Cameron: World cannot let Kadhafi do 'terrible' things
British Prime Minister David Cameron said Tuesday the world cannot let Libya's Moamer Kadhafi do "terrible" things to his people, after discussing action, including a possible no-fly zone, with US President Barack Obama.
Cameron spoke on a prime-time British television show after the call with Obama, in which the White House and Downing Street said the two leaders agreed to prepare "a full spectrum" of possible responses to Kadhafi's crackdown on the opposition.
"I had a phone call with President Obama this afternoon to talk about the planning we have to do in case this continues and in case (Kadhafi) does terrible things to his own people," Cameron told the BBC's "The One Show."
"I don't think we can stand aside and let that happen," he said. "We have got to prepare for what we might have to do if he goes on brutalising his own people."
The two leaders spoke amid renewed international calls for a no-fly zone as Libya's air force stepped up strikes on front line rebels on Tuesday.
Cameron also responded to complaints that the West was being too slow to respond to Kadhafi's crackdown on rebels by saying that the UN Security Council had acted with unusual speed to impose sanctions.
"We need to keep on doing those things to isolate this man and his regime and say that he has got to go," Cameron said.
The official statements from London and Washington about the call were less revealing than Cameron's remarks.
"The president and the prime minister agreed to press forward with planning, including at NATO, on the full spectrum of possible responses," the White House said in a statement.
Possible measures included surveillance, humanitarian assistance, enforcement of the arms embargo, and a no-fly zone, the White House said.
Cameron's office issued an almost identical statement.
Washington has been markedly less enthusiastic about the possibility of a no-fly zone than some allies, with some officials noting that it would likely require bombardments of Libya's air defenses.
Britain and France have been drawing up a draft UN Security Council resolution on a no-fly zone which could be presented as early as this week.
But White House spokesman Jay Carney on Tuesday told reporters on Air Force One that though Washington was actively considering a no-fly zone, such a step was complicated.
"There are complexities and realities involved in the adoption and implementation of a measure like a no-fly zone that we all need to be aware of as we consider it," Carney said.
Cameron and Obama also agreed that there must be an "immediate end to brutality and violence" in Libya and on the need for Kadhafi to leave power as "quickly as possible", according to the White House statement.
Obama also thanked Britain for its "partnership" at the United Nations and for its humanitarian assistance to the Libyan people.
The US president's telephone call to Cameron came with the British government under domestic fire over a botched special forces mission to contact Libyan rebels.
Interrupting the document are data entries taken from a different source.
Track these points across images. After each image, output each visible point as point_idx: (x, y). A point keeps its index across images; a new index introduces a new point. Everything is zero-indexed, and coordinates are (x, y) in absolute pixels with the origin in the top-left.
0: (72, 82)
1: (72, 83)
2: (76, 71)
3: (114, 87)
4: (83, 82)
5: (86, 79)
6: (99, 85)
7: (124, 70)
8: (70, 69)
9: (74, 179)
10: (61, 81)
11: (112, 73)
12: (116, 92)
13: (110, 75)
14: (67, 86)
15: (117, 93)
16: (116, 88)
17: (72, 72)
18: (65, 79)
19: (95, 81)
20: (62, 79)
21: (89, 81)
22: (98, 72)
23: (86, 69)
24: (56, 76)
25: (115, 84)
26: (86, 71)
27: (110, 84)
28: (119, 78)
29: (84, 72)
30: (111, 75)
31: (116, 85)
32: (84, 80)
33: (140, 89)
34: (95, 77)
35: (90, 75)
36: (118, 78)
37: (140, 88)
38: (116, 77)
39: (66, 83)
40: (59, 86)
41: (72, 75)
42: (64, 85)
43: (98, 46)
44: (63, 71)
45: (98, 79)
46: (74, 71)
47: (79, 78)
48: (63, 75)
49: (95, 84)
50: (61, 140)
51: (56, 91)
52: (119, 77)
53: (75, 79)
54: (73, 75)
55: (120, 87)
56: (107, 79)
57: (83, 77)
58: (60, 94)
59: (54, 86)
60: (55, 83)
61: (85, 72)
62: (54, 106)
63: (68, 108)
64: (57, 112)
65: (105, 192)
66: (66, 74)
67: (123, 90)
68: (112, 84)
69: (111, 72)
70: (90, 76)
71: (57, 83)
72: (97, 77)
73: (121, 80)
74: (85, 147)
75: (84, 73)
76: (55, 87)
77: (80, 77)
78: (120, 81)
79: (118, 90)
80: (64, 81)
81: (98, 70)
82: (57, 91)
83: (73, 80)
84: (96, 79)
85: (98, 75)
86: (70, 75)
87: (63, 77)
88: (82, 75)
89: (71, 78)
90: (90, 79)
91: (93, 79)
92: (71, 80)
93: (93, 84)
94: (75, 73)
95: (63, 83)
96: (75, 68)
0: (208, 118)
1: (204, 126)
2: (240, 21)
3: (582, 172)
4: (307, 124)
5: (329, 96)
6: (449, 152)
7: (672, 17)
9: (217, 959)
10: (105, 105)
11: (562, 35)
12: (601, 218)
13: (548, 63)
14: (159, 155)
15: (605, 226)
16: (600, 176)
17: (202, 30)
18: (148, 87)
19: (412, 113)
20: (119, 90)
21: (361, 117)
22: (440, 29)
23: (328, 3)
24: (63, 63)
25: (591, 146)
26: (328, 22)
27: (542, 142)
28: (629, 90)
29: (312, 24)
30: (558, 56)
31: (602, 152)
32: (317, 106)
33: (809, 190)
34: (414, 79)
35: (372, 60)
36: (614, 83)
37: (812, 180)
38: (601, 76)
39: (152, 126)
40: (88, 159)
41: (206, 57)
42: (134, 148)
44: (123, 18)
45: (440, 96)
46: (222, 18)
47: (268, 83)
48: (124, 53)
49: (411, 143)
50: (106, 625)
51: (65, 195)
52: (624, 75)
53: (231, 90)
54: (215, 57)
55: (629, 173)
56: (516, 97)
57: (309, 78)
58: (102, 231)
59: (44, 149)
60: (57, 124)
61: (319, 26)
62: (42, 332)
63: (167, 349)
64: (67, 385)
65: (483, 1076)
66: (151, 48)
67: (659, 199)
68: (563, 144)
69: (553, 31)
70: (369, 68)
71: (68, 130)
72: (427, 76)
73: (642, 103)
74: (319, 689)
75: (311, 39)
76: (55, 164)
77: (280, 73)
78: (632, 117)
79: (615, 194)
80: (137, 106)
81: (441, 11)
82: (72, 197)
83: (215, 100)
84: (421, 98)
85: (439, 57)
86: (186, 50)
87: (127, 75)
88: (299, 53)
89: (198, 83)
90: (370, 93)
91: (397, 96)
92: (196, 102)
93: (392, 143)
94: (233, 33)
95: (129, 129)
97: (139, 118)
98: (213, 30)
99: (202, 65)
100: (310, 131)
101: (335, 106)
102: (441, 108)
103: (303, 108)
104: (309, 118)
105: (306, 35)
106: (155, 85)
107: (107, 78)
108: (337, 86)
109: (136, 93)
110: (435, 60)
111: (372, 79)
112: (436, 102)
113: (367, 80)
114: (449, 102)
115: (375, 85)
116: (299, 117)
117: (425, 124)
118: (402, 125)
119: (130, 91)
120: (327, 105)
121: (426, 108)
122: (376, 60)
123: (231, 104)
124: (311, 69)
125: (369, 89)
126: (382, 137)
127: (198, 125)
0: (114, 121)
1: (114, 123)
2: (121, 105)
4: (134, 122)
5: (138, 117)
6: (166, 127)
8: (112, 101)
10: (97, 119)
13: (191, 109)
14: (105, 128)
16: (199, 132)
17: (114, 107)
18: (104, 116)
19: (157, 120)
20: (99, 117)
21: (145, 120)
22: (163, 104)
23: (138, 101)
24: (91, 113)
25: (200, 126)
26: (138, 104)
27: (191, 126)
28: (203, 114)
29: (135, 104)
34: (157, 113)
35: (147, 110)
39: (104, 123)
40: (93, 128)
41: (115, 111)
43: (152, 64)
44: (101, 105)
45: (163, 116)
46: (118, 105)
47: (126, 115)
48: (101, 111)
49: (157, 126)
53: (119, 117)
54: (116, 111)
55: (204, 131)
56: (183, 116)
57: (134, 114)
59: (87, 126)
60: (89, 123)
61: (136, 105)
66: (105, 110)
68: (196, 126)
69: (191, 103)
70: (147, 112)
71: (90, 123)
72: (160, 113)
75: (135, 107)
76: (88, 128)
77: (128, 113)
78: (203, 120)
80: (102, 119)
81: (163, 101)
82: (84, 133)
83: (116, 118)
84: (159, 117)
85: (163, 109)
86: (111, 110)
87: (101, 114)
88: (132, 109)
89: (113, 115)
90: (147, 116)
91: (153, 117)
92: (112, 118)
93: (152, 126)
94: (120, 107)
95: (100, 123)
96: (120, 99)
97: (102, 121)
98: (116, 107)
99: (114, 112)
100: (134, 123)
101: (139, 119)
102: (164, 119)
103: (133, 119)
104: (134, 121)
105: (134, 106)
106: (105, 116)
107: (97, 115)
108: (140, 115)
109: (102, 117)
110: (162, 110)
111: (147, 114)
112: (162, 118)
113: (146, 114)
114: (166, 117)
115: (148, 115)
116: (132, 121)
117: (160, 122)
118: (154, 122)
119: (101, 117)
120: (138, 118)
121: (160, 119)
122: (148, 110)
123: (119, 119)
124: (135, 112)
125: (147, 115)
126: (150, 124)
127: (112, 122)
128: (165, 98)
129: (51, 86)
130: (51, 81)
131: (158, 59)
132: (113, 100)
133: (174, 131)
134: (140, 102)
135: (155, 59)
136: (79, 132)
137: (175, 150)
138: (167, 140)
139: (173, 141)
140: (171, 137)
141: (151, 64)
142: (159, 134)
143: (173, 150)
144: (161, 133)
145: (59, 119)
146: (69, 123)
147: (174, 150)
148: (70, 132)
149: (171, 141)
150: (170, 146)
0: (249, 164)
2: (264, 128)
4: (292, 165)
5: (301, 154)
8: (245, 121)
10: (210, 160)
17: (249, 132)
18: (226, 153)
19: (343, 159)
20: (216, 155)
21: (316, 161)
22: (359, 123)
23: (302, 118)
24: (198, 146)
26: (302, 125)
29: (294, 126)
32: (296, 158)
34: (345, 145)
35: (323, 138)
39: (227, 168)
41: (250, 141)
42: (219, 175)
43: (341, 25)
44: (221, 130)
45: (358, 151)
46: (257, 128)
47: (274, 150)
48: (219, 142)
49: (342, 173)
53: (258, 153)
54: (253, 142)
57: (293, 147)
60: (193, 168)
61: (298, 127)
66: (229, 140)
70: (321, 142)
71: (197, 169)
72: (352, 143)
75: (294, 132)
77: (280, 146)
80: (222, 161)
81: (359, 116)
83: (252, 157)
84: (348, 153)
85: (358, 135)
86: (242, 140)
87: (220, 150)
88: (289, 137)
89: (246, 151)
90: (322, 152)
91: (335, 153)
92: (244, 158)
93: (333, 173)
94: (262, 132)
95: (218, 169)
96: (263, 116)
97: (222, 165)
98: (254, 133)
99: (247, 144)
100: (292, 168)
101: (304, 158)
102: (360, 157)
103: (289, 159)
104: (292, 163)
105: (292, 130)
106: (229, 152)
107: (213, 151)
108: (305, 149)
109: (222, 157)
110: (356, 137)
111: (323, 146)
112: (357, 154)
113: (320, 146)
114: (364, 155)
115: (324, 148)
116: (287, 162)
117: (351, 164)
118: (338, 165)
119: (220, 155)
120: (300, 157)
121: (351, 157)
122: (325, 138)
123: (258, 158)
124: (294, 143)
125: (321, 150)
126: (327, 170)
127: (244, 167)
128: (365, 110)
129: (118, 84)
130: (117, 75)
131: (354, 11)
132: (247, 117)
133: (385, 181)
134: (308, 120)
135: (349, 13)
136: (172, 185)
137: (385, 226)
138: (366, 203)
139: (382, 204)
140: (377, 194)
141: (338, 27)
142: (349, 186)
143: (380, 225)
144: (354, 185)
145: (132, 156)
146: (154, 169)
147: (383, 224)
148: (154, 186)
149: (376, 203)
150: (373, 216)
The team, reportedly made up of six soldiers from the elite Special Air Service (SAS) and two diplomats, believed to be MI6 intelligence officers, flew into Libya by helicopter and made their way to an eastern opposition-held city.
But they were rounded up by lightly armed rebels soon after they arrived, reports said.
Obama is also facing political pressure at home over Libya with several prominent members of Congress, including some allies, increasingly vocal in their calls for a no-fly zone.
His 2008 Republican presidential opponent Senator John McCain renewed his call for a no-fly zone on Tuesday.
"As we speak, innocent people of Libya are being massacred from the air," McCain said at a joint press conference with Australian Prime Minister Julia Gillard.
But other important members of Congress have been more circumspect, backing Defense Secretary Robert Gates's caution over the idea of enforcing aerial restrictions over Libya.
Senator Carl Levin, chairman of the Senate Armed Services committee said that any no-fly zone over Libya would need international support, including from some Arab nations.
The Democrat warned that absent that support, American action would risk turning a revolt against Kadhafi into opposition to the United States itself.